Novel synthetic molecules are under exploration. The activity spectrum of the most active N1- and 2N-substituted 5-aryl-2-aminoimidazoles against single- and mixed-biofilms of Gram-positive and Gram-negative bacteria and C. albicans was assessed by Peeters et al. [165]. Molecules with substituents at both the N1 and 2N positions had high activity against mixed Gram-positive and yeast biofilms (monospecies and mixed), excluding biofilms formed by Gram-negative bacteria. The authors concluded that -aryl-2-aminoimidazoles can be used as anti-infective coatings on orthopedic implants, since, in general, the viability of bone cells was not disturbed, even inducing calcium deposition. Qu et al. [167] showed that guanylated polymethacrylates kill mixed fungal/bacterial biofilms, particularly C. albicans–S. aureus, denoting a possible use in antimicrobial lock therapy. The molecules displayed an increased efficacy, eradicating C. albicans–S. aureus mixed biofilms. Additionally, applying multiple combinations of current antimicrobial drugs, the performance was very good (99.98% of S. aureus and 82.2% of C. albicans were eliminated).

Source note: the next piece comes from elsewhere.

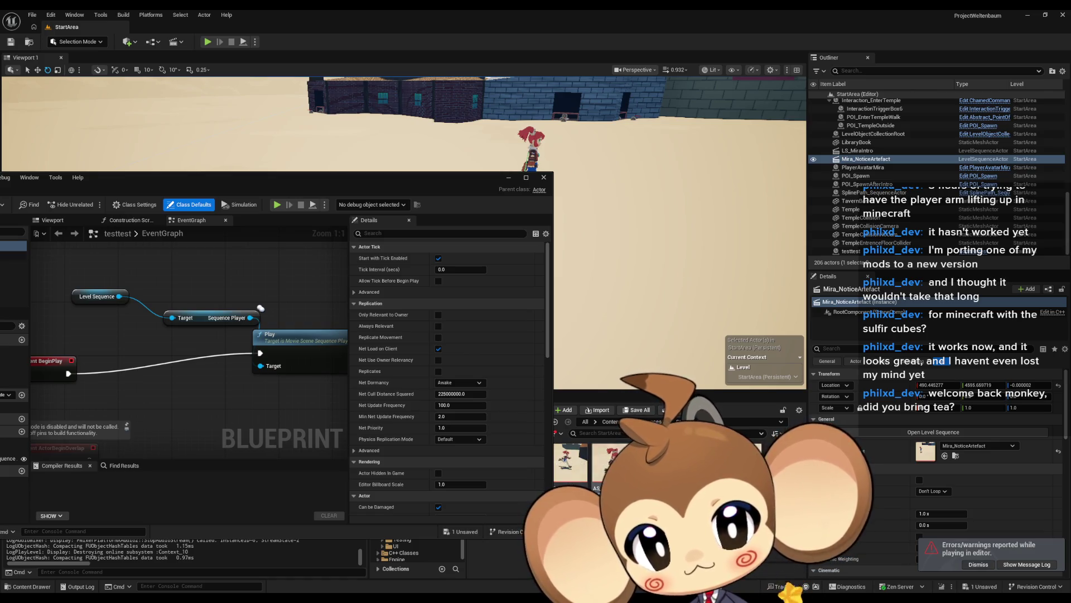
double_click(611, 463)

When added to planktonic assays, the extracellular biofilm matrix, namely, β-1,3 glucans, offered protection to the cells, increasing the MIC of the polymethacrylates by 2- to 4-fold. The authors suggested that this mechanism might be lessened by chemical optimization of the polymer structure [167]. The antimicrobial activity of novel cellulose carbamates has also been assessed [169]. The compounds demonstrated both bactericide and fungicide in vitro activity. Particularly, ω-aminoethylcellulose carbamate showed high activity against C. albicans (IC50: 0.02 mg/mL) and S. aureus and IC50: 0.05 mg/mL). Besides, the antimicrobial activity and cytotoxicity was superior when p-amino-benzylamine was added, and a mixed cellulose carbamate had high biocompatibility, forming films on cotton and PES, with a strong activity against S. aureus and K. pneumoniae [169].

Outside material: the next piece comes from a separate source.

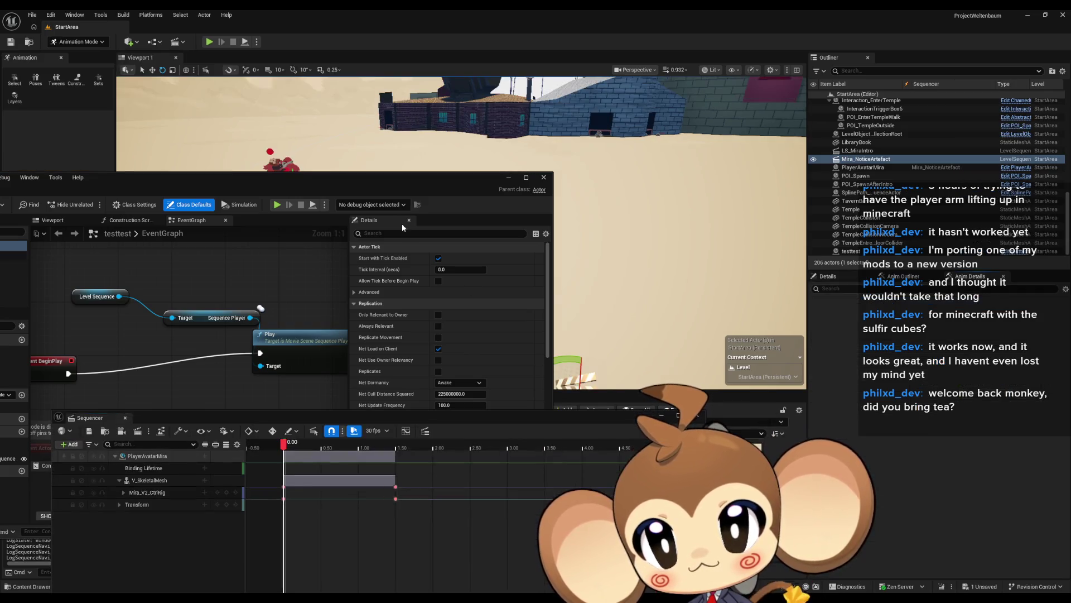
mouse_move(401, 176)
mouse_down()
mouse_move(381, 503)
mouse_move(410, 542)
mouse_up()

Finally, lock solutions have equally been under discussion for the prevention of biofilms. The current guidelines involve catheter removal, but the reinsertion can be defiant or risky. Lown et al. reported that a lock solution with micafungin, ethanol, and doxycycline inhibited C. albicans and mixed C. albicans–S. aureus biofilms. Beforehand, it was also confirmed the great in vitro activity of the same drugs as single agents for the prevention and treatment of C. albicans biofilms [177,178,179,180]. In this recent work, it was reported that a solution with 2% (v/v) ethanol, 0.01565 μg/mL micafungin, and 800 μg/mL doxycycline reduced metabolic activity (98%), with no fungal regrowth, applied once to prevent fungal biofilm formation. The solution also restrained the regrowth of C. albicans from mature polymicrobial biofilms, although this was not profusely bactericidal. Furthermore, when using 5% ethanol with low concentrations of micafungin and doxycycline, synergistic activity was found to prevent C. albicans single-biofilm formation [166].

5. Conclusions

Biofilm-associated infections require the multidisciplinary collaboration of experts of different areas of knowledge, including clinical microbiology, internal medicine, pharmacology, and basic science. To prevent microbial contamination, adhesion is a key step to avoid biofilm-associated infections. For that, prophylactic measures, such as good hygienic practices, are crucial. Although several progresses have been made to control and eradicate biofilm-related infections, new and innovative anti-biofilm approaches are still needed in order to ensure the effective management of biofilm infections.